Bioseguridad y política
por Giorgio Agamben
Lo que llama la atención en las reacciones a los dispositivos de excepción que se han puesto en marcha en nuestro país (y no sólo en éste) es la incapacidad de observarlos más allá del contexto inmediato en el que parecen funcionar. Son raros quienes intentan en cambio, como requeriría un análisis político serio, interpretarlos como síntomas y señales de un experimento más amplio, en el que está en juego un nuevo paradigma de gobierno de los hombres y las cosas. Ya en un libro publicado hace siete años, que ahora vale la pena releer atentamente (Tempêtes microbiennes, Gallimard 2013), Patrick Zylberman describió el proceso por el cual la seguridad sanitaria, hasta ahora al margen de los cálculos políticos, se estaba convirtiendo en una parte esencial de las estrategias políticas estatales e internacionales.

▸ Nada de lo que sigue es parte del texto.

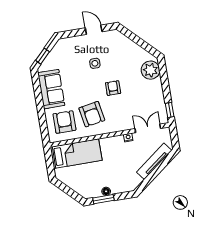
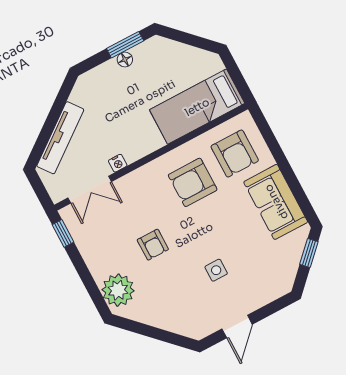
door: (94, 30) -> (237, 327), hinge flipped
armchair: (113, 88) -> (153, 245), moved
armchair: (92, 114) -> (193, 182), turned -80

Se trata nada menos que de la creación de una especie de «terror sanitario» como instrumento para gobernar lo que se ha definido como el worst case scenario, el escenario del peor caso. Es según esta lógica de lo peor que ya en 2005 la Organización Mundial de la Salud había anunciado de «dos a 150 millones de muertes por la próxima gripe aviar», sugiriendo una estrategia política que los Estados en ese momento no estaban aún preparados para asumir. Zylberman muestra que el dispositivo que se sugería se articulaba en tres puntos: 1) construcción, sobre la base de un posible riesgo, de un escenario ficticio, en el que los datos se presentan de forma que favorezcan comportamientos que permitan gobernar una situación extrema; 2) adopción de la lógica de lo peor como régimen de racionalidad política; 3) organización integral del cuerpo de los ciudadanos de forma que se refuerce al máximo la adhesión a las instituciones de gobierno, produciendo una especie de civismo superlativo en el que las obligaciones impuestas se presentan como prueba de altruismo y el ciudadano ya no tiene un derecho a la salud (health safety), sino que pasa a estar jurídicamente obligado a la salud (biosecurity).

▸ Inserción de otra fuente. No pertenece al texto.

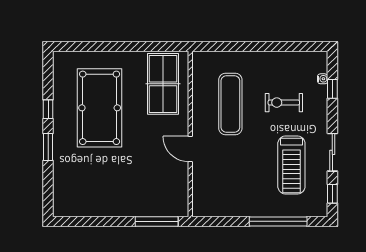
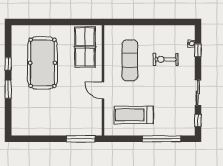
treadmill: (291, 165) -> (134, 115), moved, turned 90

Lo que Zylberman describía en 2013 se ha verificado hoy puntualmente. Es evidente que, más allá de la situación de emergencia ligada a un virus determinado que en el futuro puede dar paso a otro, lo que está en juego es el diseño de un paradigma de gobierno cuya eficacia supera con creces la de todas las formas de gobierno que la historia política de Occidente ha conocido hasta ahora. Si ya en el declive progresivo de las ideologías y creencias políticas, las razones de seguridad habían permitido que los ciudadanos aceptaran restricciones a las libertades que antes no estaban dispuestos a aceptar, la bioseguridad ha demostrado ser capaz de presentar el cese absoluto de toda actividad política y de todas las relaciones sociales como la forma más elevada de participación cívica. De este modo, se ha podido asistir a la paradoja de organizaciones de izquierda, tradicionalmente acostumbradas a reivindicar derechos y denunciar violaciones de la constitución, que aceptan sin reservas limitaciones de las libertades decididas por decretos ministeriales sin ninguna legalidad y que ni siquiera el fascismo había soñado nunca con poder imponer.
Es evidente —y las propias autoridades gubernamentales no dejan de recordárnoslo— que el llamado «distanciamiento social» se convertirá en el modelo de la política que nos espera y que (como han anunciado los representantes de una llamada task force, cuyos miembros están en flagrante conflicto de intereses con la función que se supone que deben desempeñar) se aprovechará este distanciamiento para sustituir en todas partes las relaciones humanas en su fisicalidad, que se han convertido como tales en sospechosas de contagio (contagio político, se entiende), con los dispositivos tecnológicos digitales. Las conferencias universitarias, como ya ha recomendado el Ministerio de Educación, Universidades e Investigación de Italia, se harán a partir del próximo año de forma permanente en línea, ya nadie se reconocerá mirándose a la cara, que podrá ser cubierta con una mascarilla sanitaria, sino a través de dispositivos digitales que reconocerán datos biológicos recogidos obligatoriamente y cualquier «concentración», ya sea por motivos políticos o simplemente por amistad, seguirá estando prohibida.
Se trata de una concepción integral de los destinos de la sociedad humana en una perspectiva que, en muchos sentidos, parece haber asumido de las religiones ahora en su ocaso la idea apocalíptica de un fin del mundo. Después de que la política fue reemplazada por la economía, ahora ésta también, para poder gobernar, tendrá que ser integrada con el nuevo paradigma de bioseguridad, al que todas las demás exigencias tendrán que ser sacrificadas. Es legítimo preguntarse si tal sociedad podrá todavía definirse como humana o si la pérdida de las relaciones sensibles, de la cara, de la amistad, del amor, puede ser realmente compensada por una seguridad sanitaria abstracta y presumiblemente completamente ficticia.